Ladylike look kills midriffs and matching knickers

Guardian, UK
Sept 22 2004

Ladylike look kills midriffs and matching knickers

Jess Cartner-Morley, fashion editor

Julien Macdonald is a natural born show-off. “Do you like my watch?”
he demanded of well-wishers backstage as his show at London fashion
week ended last night, brandishing a David Morris timepiece encrusted
with diamonds. “It’s worth £92,000. I wish I didn’t have to give it
back tomorrow.”
Last season, Macdonald said that his show might be his last in
London, as he was thinking of moving to Milan; he is still
threatening to leave, only now the pull is towards New York. “I love
London to bits but my business isn’t growing. The other designers who
moved away are doing much better than I am. I’m not making enough
money,” he said.

This was always going to be a difficult season for Macdonald. New
York and London fashion weeks have been united in the view that bare
midriffs and bling are out, ladylike dressing is in. Macdonald is not
known for the ladylike look. In fact, his dresses are so short that
many come with matching knickers.

As a compromise, he settled on prom dresses, tiered and
ultra-feminine, with ruffles and sweetheart necklines, but their
stiffness deprived the Macdonald catwalk of its usual raw energy.
Much better were the flowing, poppy-print chiffon evening gowns, and
the finale, a 1930s-style shimmy of silver sequins with £2m worth of
diamonds adorning one shoulder.

The 1930s, along with the 1970s, have been this fashion week’s
favourite retro reference points. Betty Jackson described the
inspiration for yesterday’s show as the “decadent days of the 30s
together with the louche international lifestyles of the 70s”. For
evening, there was a showstopping long, pale column with Art Deco
silver beading, or a glamorous bead and feather-trimmed kaftan.
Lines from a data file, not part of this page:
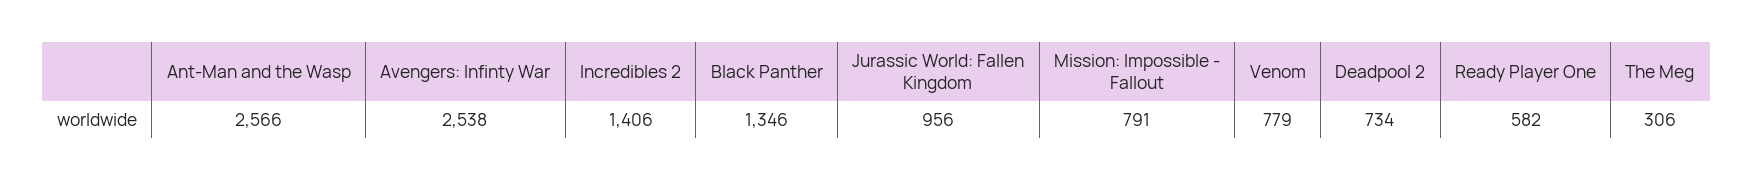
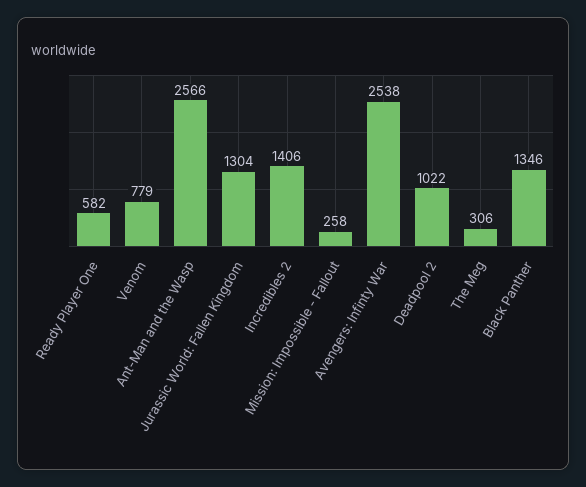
  {
    "Ant-Man and the Wasp": 2566,
    "Avengers: Infinty War": 2538,
    "Incredibles 2": 1406,
    "Black Panther": 1346,
-   "Jurassic World: Fallen Kingdom": 956,
+   "Jurassic World: Fallen Kingdom": 1304,
-   "Mission: Impossible - Fallout": 791,
+   "Mission: Impossible - Fallout": 258,
    "Venom": 779,
-   "Deadpool 2": 734,
+   "Deadpool 2": 1022,
    "Ready Player One": 582,
    "The Meg": 306
  }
Earlier in the day, it was the turn of five emerging designers to
stage mini-shows. Unfortunately, most did little to challenge the
stereotype that young London designers’ collections are ugly,
unwearable, and badly presented.

There was a ray of hope, however, in Gardem, the collection by Garen
Demerdijan, a Lebanese Armenian designer who was born in Beirut in
1975 but is now based in Paris. Although yesterday was his first
catwalk show, he has run a small business since 2001, and has been
stocked in the directional London boutique Browns Focus for six
seasons.

Yesterday’s collection had a sophistication of outlook and quality of
execution that set it apart from other young hopefuls. The gently
spiralling seams, restrained colour palette and effective use of
texture – a dress of creamy crumpled silk with smocking at the torso,
a pleated white skirt with a shimmering silver bolero – was
reminiscent of Hussein Chalayan’s London days.